人が死ぬととても大変だと実感しております。
今日からまたしばらく家にも帰ってこられない見込みです。
待っていて下さる方にはご迷惑をおかけしております。
来月はまさかの引っ越しトラップが発動しそうで嫌な予感がするのですが……。

今回の小話は幼い頃の護衛騎士を置いておきます。
主要人物の中では珍しく平凡。

・子馬とばあさん
「ばあちゃん、また話を聞かせてくれよ」
 アヌートの片隅にある村でノイは祖母にそうせがんだ。
 家に帰るなり飛び込んできた孫に、祖母は嫌な顔一つ見せない。
「はいはい、私の|可愛い子馬ちゃん(リイプ)。
 今日はどんなお話をしようかねぇ」
 祖母はそう言ってノイの頭を優しく撫でる。

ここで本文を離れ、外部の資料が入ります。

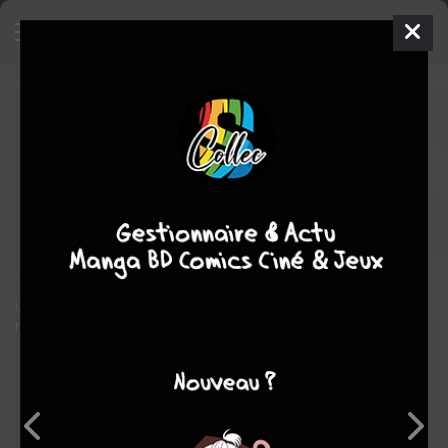
The Ancient Magus Bride
10
SIMPLE
jeu. 28 mars 2019
Komikku Editions
Manga
Shonen
Kore YAMAZAKI
Kore YAMAZAKI
19
tomes
EN COURS
fantastique
Merveilleux
romance
uvrez le manga qui a ensorcelé le Japon et prend brillamment la
relève de "Black Butler" et "Pandora Hearts".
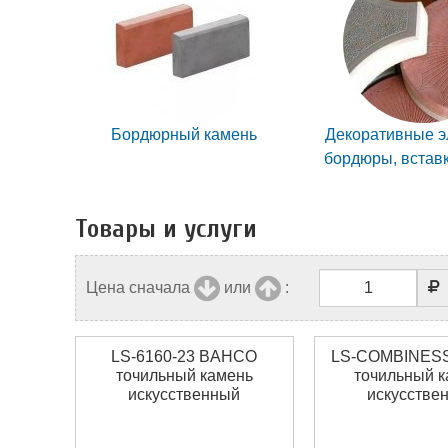
Бордюрный камень
Декоративные э
бордюры, вставк
Товары и услуги
Цена сначала
или
:
LS-6160-23 BAHCO
LS-COMBINES
точильный камень
точильный 
искусственный
искусстве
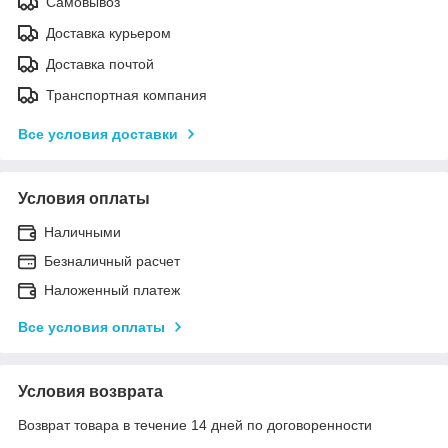
Самовывоз
Доставка курьером
Доставка почтой
Транспортная компания
Все условия доставки
Условия оплаты
Наличными
Безналичный расчет
Наложенный платеж
Все условия оплаты
Условия возврата
Возврат товара в течение 14 дней по договоренности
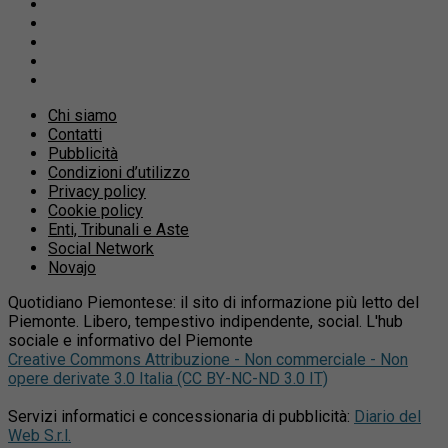
Chi siamo
Contatti
Pubblicità
Condizioni d’utilizzo
Privacy policy
Cookie policy
Enti, Tribunali e Aste
Social Network
Novajo
Quotidiano Piemontese: il sito di informazione più letto del
Piemonte. Libero, tempestivo indipendente, social. L'hub
sociale e informativo del Piemonte
Creative Commons Attribuzione - Non commerciale - Non
opere derivate 3.0 Italia (CC BY-NC-ND 3.0 IT)
Servizi informatici e concessionaria di pubblicità:
Diario del
Web S.r.l.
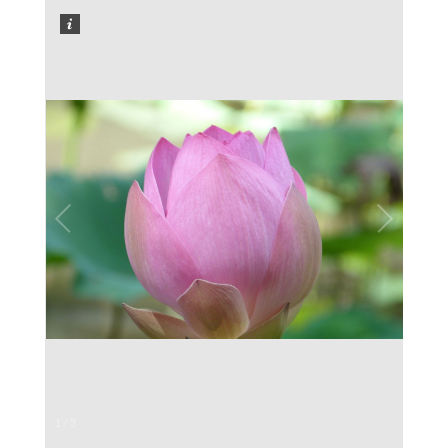
1
/
3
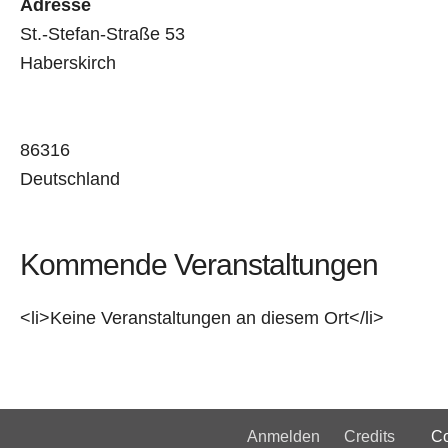
Adresse
St.-Stefan-Straße 53
Haberskirch
86316
Deutschland
Kommende Veranstaltungen
<li>Keine Veranstaltungen an diesem Ort</li>
Anmelden
Credits
Copyri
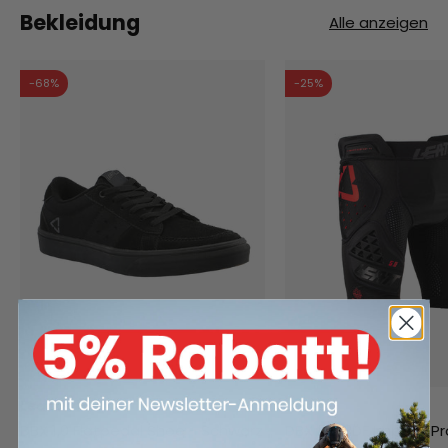
Bekleidung
Alle anzeigen
-68%
-25%
Leatt
Leatt
DBX 1.0 Flatpedal Shoe - Schwarz
DBX 5.0 3DF Impact P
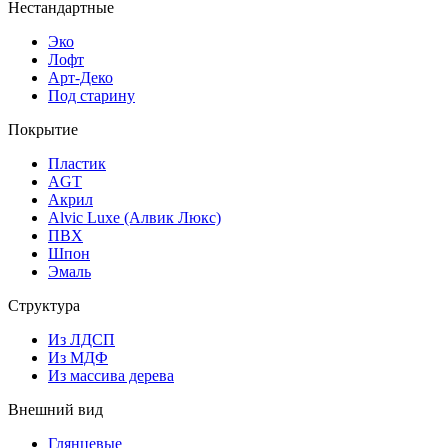
Нестандартные
Эко
Лофт
Арт-Деко
Под старину
Покрытие
Пластик
AGT
Акрил
Alvic Luxe (Алвик Люкс)
ПВХ
Шпон
Эмаль
Структура
Из ЛДСП
Из МДФ
Из массива дерева
Внешний вид
Глянцевые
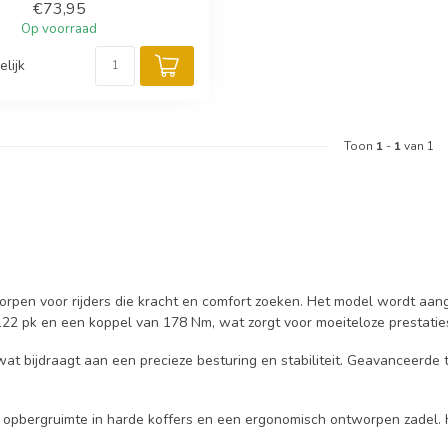
€73,95
Op voorraad
elijk
Toon
1
-
1
van 1
orpen voor rijders die kracht en comfort zoeken. Het model wordt aa
22 pk en een koppel van 178 Nm, wat zorgt voor moeiteloze prestaties,
wat bijdraagt aan een precieze besturing en stabiliteit. Geavanceerde 
e opbergruimte in harde koffers en een ergonomisch ontworpen zadel.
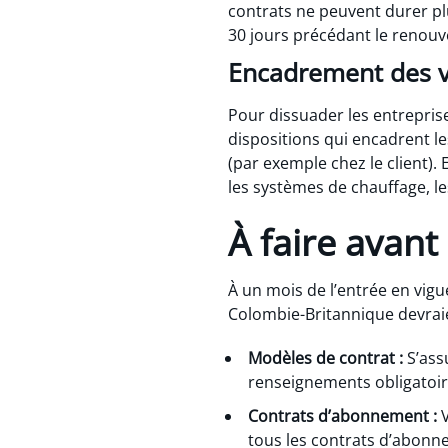
contrats ne peuvent durer pl
30 jours précédant le renou
Encadrement des v
Pour dissuader les entrepris
dispositions qui encadrent le
(par exemple chez le client)
les systèmes de chauffage, le
À faire avant 
À un mois de l’entrée en vig
Colombie-Britannique devraien
Modèles de contrat :
S’ass
renseignements obligatoir
Contrats d’abonnement :
V
tous les contrats d’abonn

その姿を見られる度に、母や姉にはおばあちゃんに甘えているのねとからかわれるが、ノイはこの優しい祖母に頭を撫でてもらうのが嫌いではない。
「なんでもいい」
「そうだねぇ、なら今日はティーツというお話にしようか」
 祖母は独特の節をつけて謡い出した。
「私は母と三人の兄姉と暮らしていた。
 父は羽を持つ人との戦で死んでしまい、唯一の兄は父の代わりに戦に行ってしまった。
 私は家で一人きりの男だったので、食料を手に入れてくるのは私の仕事だった。
 その頃の私はまだとても小さかったので、毎日少しの食料しか手に入れられなかった。
 それを見かねた狐が食料を分けてくれようとした。
 けれど、私は黒強竜の教えに反するからと断った。
 すると黒強竜の子がやってきて、『それはお前の苦難の代価だ』と言った。
 そこで私は食料を狐から貰うことにした。
 私たちの家族はそれで飢えから逃れることができたのだった。
 今はもう年寄りになったので、子供達に伝えておくことにしたのだ。」
 謡い終わった祖母が孫を見ると、初めて聞いた話に目を輝かせている。その姿を微笑ましく思いながら、祖母は再び話を謡い始めた。